I look up at Andrew when he says this. “What’s too wet?”
Swallowing audibly, Andrew uses the butter knife to point to where I’m struggling to get the monkey’s tail to curl up and back over itself. It crumbles every time I dig out the extra snow. “You have a moisture problem.”
The words bounce back and forth between us, growing louder somehow in the ringing silence. His eyes twinkle with repressed laughter, and finally, unable to hold it in anymore, we both break.
“Did you just tell me I have a moisture problem?”
He can’t stop laughing. “No—yes.”
“Are you broken, Andrew Polley Hollis?”
He doubles over. “I promise I’ve never said that to a woman before.”
Pressing my hand to my chest, I say, “What an absolute honor to be the first.” I wave him over. “Come help me with this.”

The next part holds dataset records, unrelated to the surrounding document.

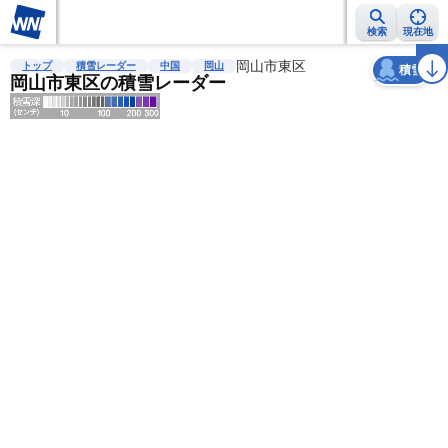
検索
現在地
天気
台風
雨雲レーダー
台風情報
地震情報
岡山市東区
警報・注意報
2週間天気
ラ
トップ
積雪レーダー
中国
岡山
積雪
岡山市東区の積雪レーダー
明
る
い
暗
い
薄
い
濃
い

“With your moisture problem?”
He crawls over, eyes glimmering as they meet mine. I want to capture this moment. I want to put it in a snow globe and be able to see it just like this, forever.

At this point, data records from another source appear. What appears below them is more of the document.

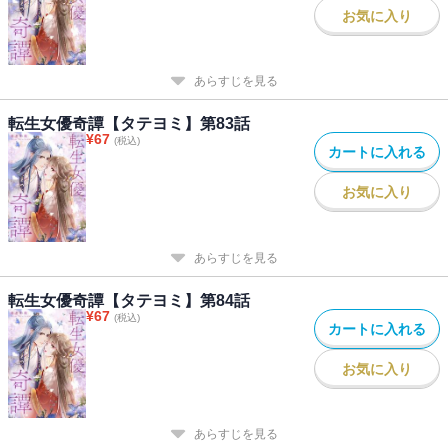
お気に入り
あらすじを見る
転生女優奇譚【タテヨミ】第83話
¥
67
(税込)
カートに入れる
お気に入り
あらすじを見る
転生女優奇譚【タテヨミ】第84話
¥
67
(税込)
カートに入れる
お気に入り
あらすじを見る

We decide to name our monkey Thea, because we want to reach peak trolling levels with Theo when we win. I make sure to stand to the side often, looking like I’m thinking really hard about my next step. Andrew catches what I’m doing and gives me an approving smirk.
Our bait works beautifully. Ricky meanders over, eyes Thea. “What is that?”
I see his trash talk and knock it down, coyly running a finger beneath her artistically sculpted jaw. “You know exactly what it is. Her name is Thea, but I like to think of her as filet mignon.”
He tilts his head, walking in a wide circle around her. I can tell he’s shocked and impressed; Andrew and I are bringing our A-game.
Finally Ricky speaks, but it comes out with a jealous edge. “I don’t know, Mae. Have you seen our bear?”
Giving it a brief glance, Andrew says, “Oh, that bark-covered lump of snow over there?”
“Hey, that’s going to be my masterpiece!” With a laugh, Mom throws a loose snowball in Andrew’s direction.
Unfortunately, at that exact moment, Dad stands up about halfway between them and the snowball hits him with a thud, squarely on the side of his neck. The ice slides under his collar, and I see a big puff of it disappear beneath his sweater.
My stomach drops. Mom is lighthearted and fun-loving. Dad is . . . well, he is not. He is kind but sensitive, and never good at being the butt of a joke.
Please, I think. Don’t fight. Don’t derail this day.
Mom playfully singsongs, “Oops! Did I hit you, Dan?”
The group holds its collective breath. Mom, unfazed, does a saucy little dance. This woman is playing with fire.
Holding eye contact, Dad bends to collect and form a perfect—and terrifyingly compact—snowball. I deflate in relief when he stands and I see that he’s grinning. When he tosses the snowball at her, I swear it whistles ominously through the air, missing her by only inches.
Mom screeches in delight. Dad laughs, bending to make another one, calling out, “Oh, you’re in for it now.”
This is new.
But my nerves are growing frayed again; Andrew and I are doing so well with Thea, and for a few blissful seconds, I actually forgot that I’ve lived this day before and just let myself enjoy it. But being in snow with this crowd is a bit like walking around in a pool of gasoline with a lit match. Snowball fights are always a possibility.
The twins, who have been stockpiling a monster number of snowballs themselves, take Dad’s act as a sign that they are good to launch, and before I realize what’s happening, the entire scene is devolving into a huge war. Match to gasoline: Zachary pelts his dad Aaron in the back of the leg, who blows out the crotch of his designer jeans as he attempts to tuck and roll for cover. Standing again, he pelts Kyle in the stomach, who pelts Dad on the arm. Dad aims for Kyle but hits Lisa in the shoulder, and she retaliates with a vicious snow bullet that hits him squarely between the shoulder blades. Apparently her aim with a snowball is much better than her aim with a camera.